El centro, por calle Las Heras, estallado; apenas podemos caminar. La gente un tanto impaciente, casi agresiva, falta de roce, bah, como siempre. Toda Mendoza ha salido a comprar, pienso. Me dicen que son chilenos porque sale barato cruzar la cordillera. Que los de acá no consumen. Naah.

Necesito hilo y agujas. Un flash de realismo mágico en pleno centro mendocino, en General Paz entre Santa Martín y 9 de julio, del lado izquierdo viniendo desde San Martín, a mitad de cuadra: se ha formado una cola de por lo menos diez personas que esperan para entrar en una pinche mercería. ¿Mercería? Serán las ofertas de botones y dedales que por ahí la semana que viene empiezan a escasear. La vieja que atiende, una reaccionaria de la primera hora, odiadora del país y de su gente, gorila. Con ínfulas de viajada y alguna educación. Una pioja resucitada como el 71 y pico por ciento de este sitio donde nos jactamos de producir buen vino (aramos…).

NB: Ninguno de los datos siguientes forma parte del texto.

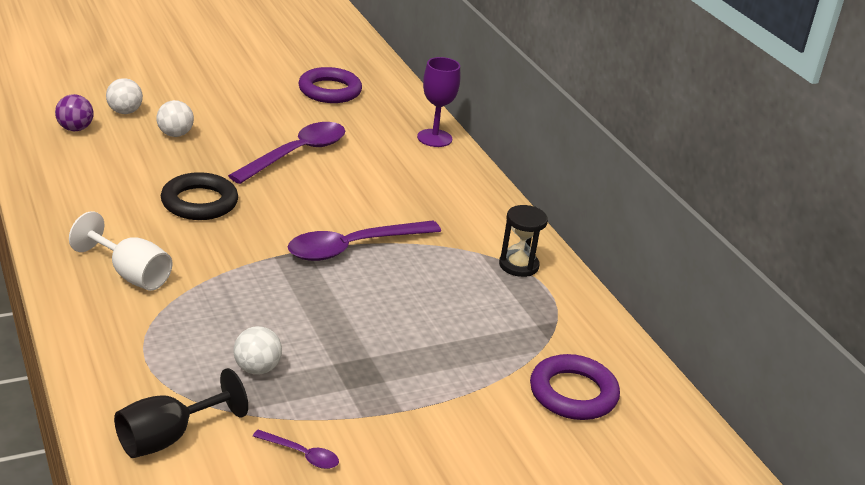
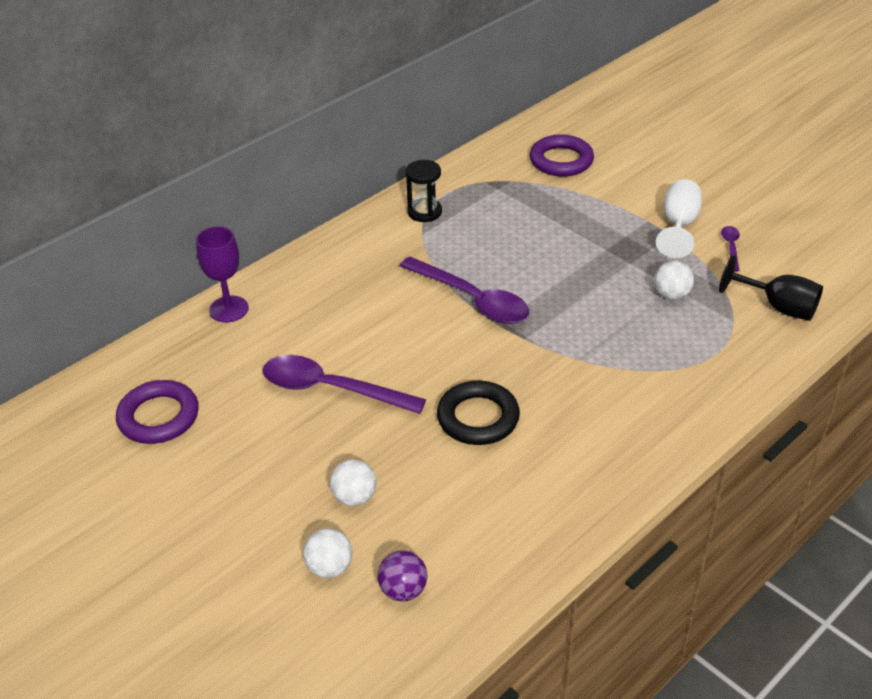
camera: 105 degrees left, 10 degrees up
white goblet [69,211,172,291] -> white goblet moved to [656,179,702,258]

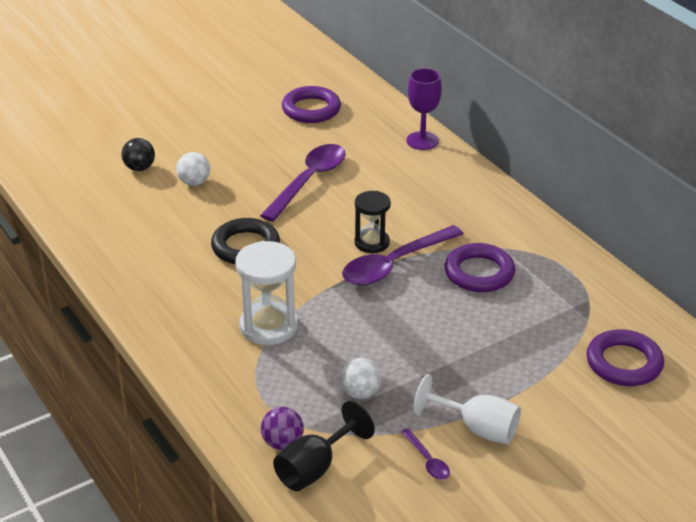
camera: 100 degrees right, 5 degrees down
white ball [303,528,352,578] -> black ball [121,138,155,171]
purple ball [378,550,427,602] -> purple ball moved to [261,407,304,450]
black hourglass [405,160,442,222] -> black hourglass moved to [355,191,391,253]
purple spoon [721,226,740,272] -> purple spoon turned 45 degrees clockwise [401,428,450,480]
none -> white hourglass [235,241,298,345]
none -> purple ring [445,243,515,292]

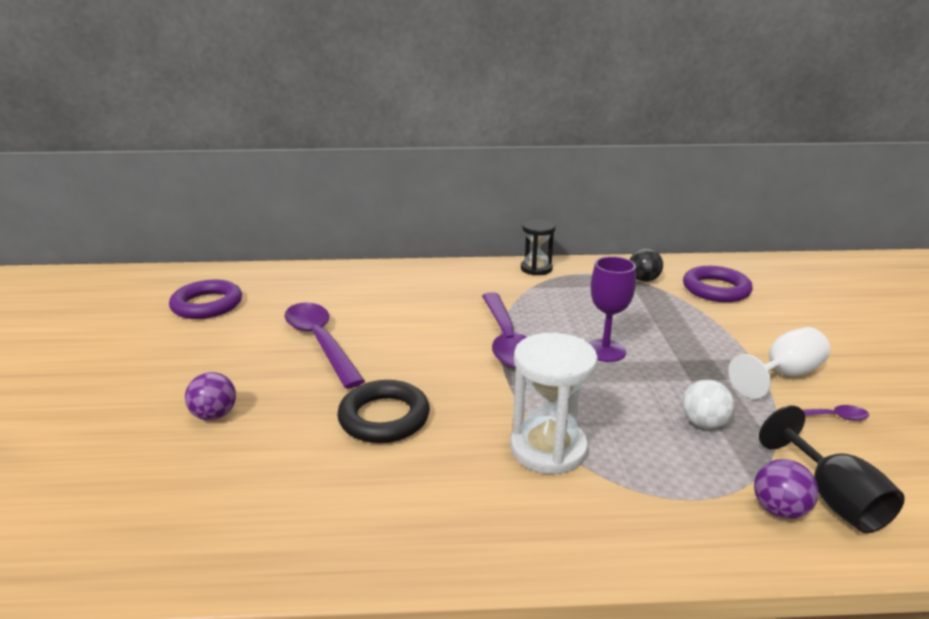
camera: 60 degrees left, 10 degrees down
black ball [121,138,155,171] -> black ball moved to [630,248,663,282]
white ball [177,152,210,186] -> purple ball [185,372,236,420]
black hourglass [355,191,391,253] -> black hourglass moved to [521,219,555,275]
purple goblet [406,68,442,150] -> purple goblet moved to [588,256,636,362]
purple ring [445,243,515,292] -> none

Por ahí somo chicatos pero no vemos mendigos a rolete ni demasiadas personas en situación de calle como en Buenos Aires.

Almuerzo agradable con hermanos en un restorán pituco, sobre Juan B Justo. Estreno remerita verde comprada en el Mercado Persa. Quién te ha visto y quién te ve.   

Tranquis, a la tardecita vemos a una pareja conocida, no lejos del departamento Airbnb que alquilamos. Se encuentran más perplejos que despavoridos de cara al futuro, pero creen hallarse en el pelotón de los salvados.